In conclusion, we found that, despite all the drawbacks discussed, rSmTORed1 might be a new vaccine target against S. mansoni infection. The next steps will include testing its vaccine efficacy in an outbred mouse strain and determine whether using other adjuvants acceptable for human use would be sufficient to produce a protective immune response.
This work was supported by the Swiss Life Jubiläumsstiftung and by the Swiss National Science Foundation (grant 330030–131008211 (C.L. and J.A.S.) and PPOOP3-135170 (J.K.). We are grateful to Mireille Vargas, Augustine Corfu and Theresia Manneck for expert help with the in-vivo studies.

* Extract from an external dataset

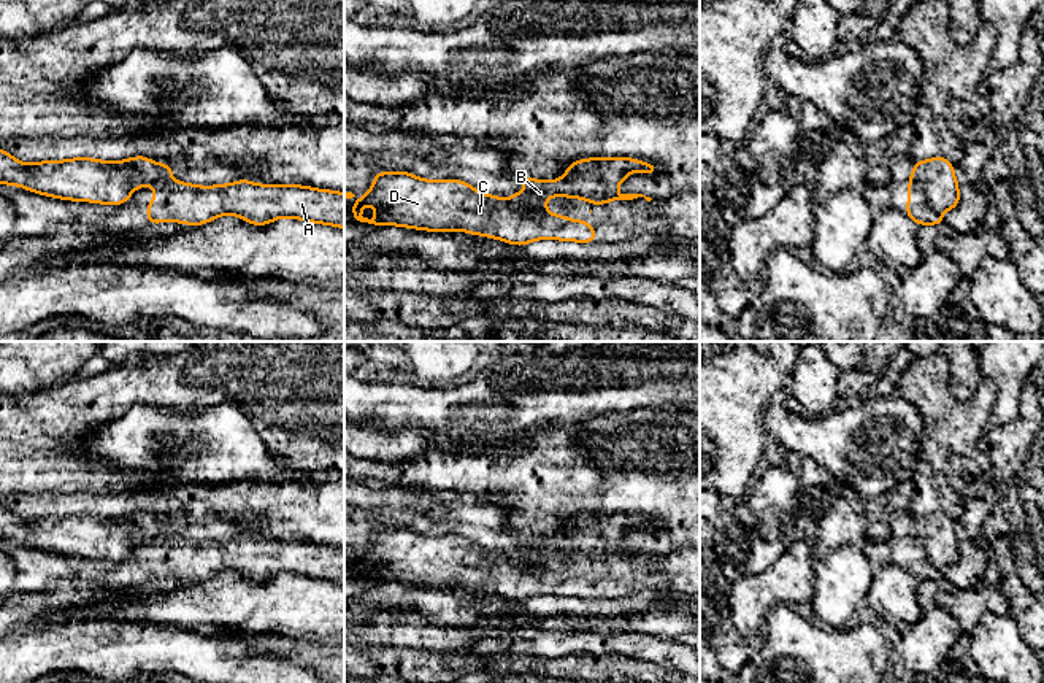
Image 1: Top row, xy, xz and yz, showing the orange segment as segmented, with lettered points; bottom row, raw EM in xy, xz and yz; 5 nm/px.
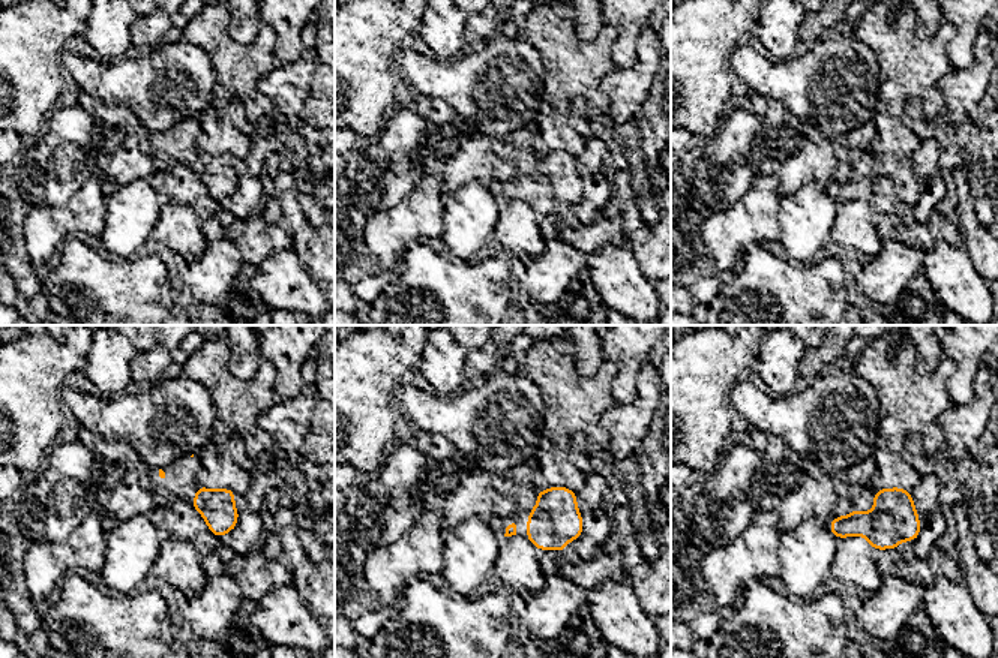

We thank Daniela Vinzenz and Dr Christian Ostermeier for advice on protein production by auto-induction and Professor Marten Trendelenburg for advice on animal experiments. We thank the Blutspendezentrum SRK Beider Basel for the supply of normal human sera and we also thank Professor Alexandar Tzankov and his team for preparation of frozen sections of parasites.
None of the authors has conflicts of interest to declare.